§ **LIST OF TASKS**:
• 1. In the passage on delegating exploration to trainee tasks, retype everything from "But remember that" down to "borrow the copy.".
• 2. According to the passage on delegating exploration to trainee tasks, at what point do we consider spawning a new task?
• 3. Render this sentence from the passage on delegating exploration to trainee tasks in French: "This makes the code less straightforward, in particular resulting in a number of inout parameters being carried around."

The principle is to take advantage of the need to explore the first alternative of a bifurcation as an opportunity to send a trainee to do so instead of doing it ourselves; rather, we will directly consider the other alternative of the bifurcation as if the first was forbidden to us. When we run out of trainees, we suspend until at least one of them comes back. A trainee will come back once he has explored his assigned alternative: when he returns to his original bifurcation, instead of continuing to the other alternative he will come back directly to us, lacking the context to explore the whole tree.
To keep complexity to a minimum, we will carefully choose the kind of bifurcation we want to support, and only consider sending a trainee when on this specific kind. Since we have three explorer functions in practice, might as well choose one of these three.
Unfortunately, while the solution to bifurcate upon considering the addition of a new floor is attractive, it would not be efficient. Why? Because bifurcations of this kind are few and in particular can be unpredictably far between. Imagine we get to one such bifurcation, and we estimate that it is still a huge part of the solution space to explore, such that we hesitate sending a trainee alone in there: he might end up taking so long that everyone else will end up waiting for him in the end, such that a significant time could be spent with concurrency reduced to a single task. At the same time, we also hesitate exploring it ourselves: while some further bifurcations of the same type (appending yet another floor) are close, some are very far, such as cases where we build complex operands first, and some of it we couldn’t delegate at all, such as when we recruit all operands in a single operation on the floor we’ve chosen to explore (remember that each operand can contribute in reverse or not…). In fact, we do not want to delegate too small explorations either, as then the overhead of sending a trainee would dwarf his contribution (even with efficient task spawning, some overhead remains, such as duplication of our own state).
Instead, we only consider spawning a new task whenever we would call iteratePossibleLeftNodes(), as we will never regret not doing so: if we choose to explore it ourselves it will soon enough delegate to iteratePossibleLeftNodes() again anyway, directly or indirectly.
But remember that iteratePossibleLeftNodes() captures mutable local variables from exploreAdditionOfRightNode(), and in fact from resolve() itself. Will be be able to make that function sendable and keep doing so? Not directly. Instead, we unnest the functions, and rather pass these variables as inout (borrowed) parameters, and further sub-borrow them as the recursive calls require. When we actually spawn a new task, we copy these parameters, then make the function inside the subtask borrow the copy.
This makes the code less straightforward, in particular resulting in a number of inout parameters being carried around. Fortunately, some of the data is immutable and does not need to be copied, this is the case for the linked list of contributions for each composition (including the currently open one) for example.

§ **DATASET CONTENT**:
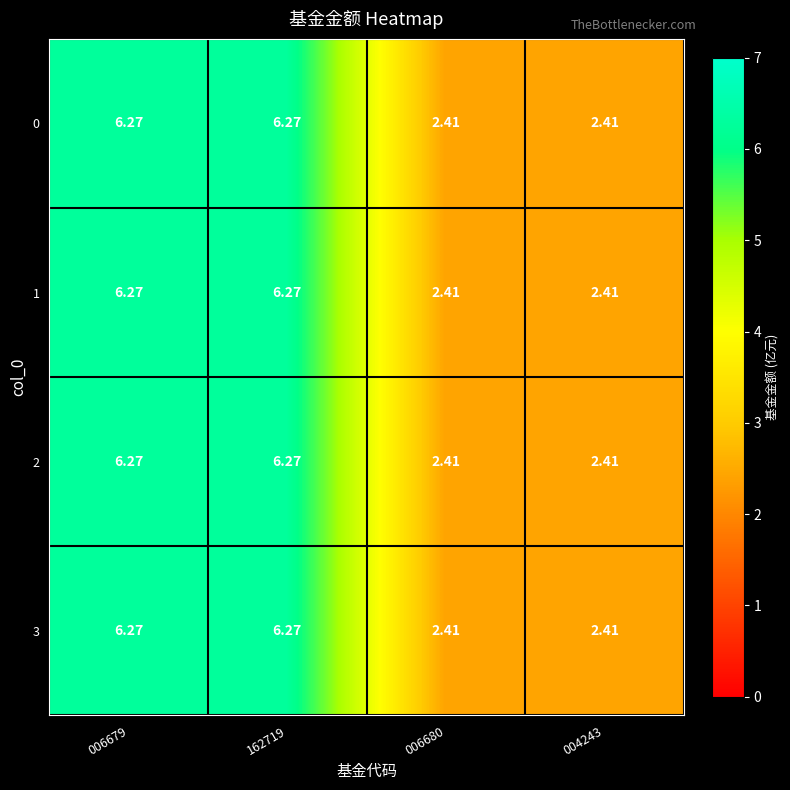

How many categories are shown in the chart?

4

§ **ANSWERS**:
• 1.
But remember that iteratePossibleLeftNodes() captures mutable local variables from exploreAdditionOfRightNode(), and in fact from resolve() itself. Will be be able to make that function sendable and keep doing so? Not directly. Instead, we unnest the functions, and rather pass these variables as inout (borrowed) parameters, and further sub-borrow them as the recursive calls require. When we actually spawn a new task, we copy these parameters, then make the function inside the subtask borrow the copy.

• 2. Whenever we would call iteratePossibleLeftNodes().

• 3. Cela rend le code moins direct et conduit notamment à devoir faire circuler un certain nombre de paramètres inout.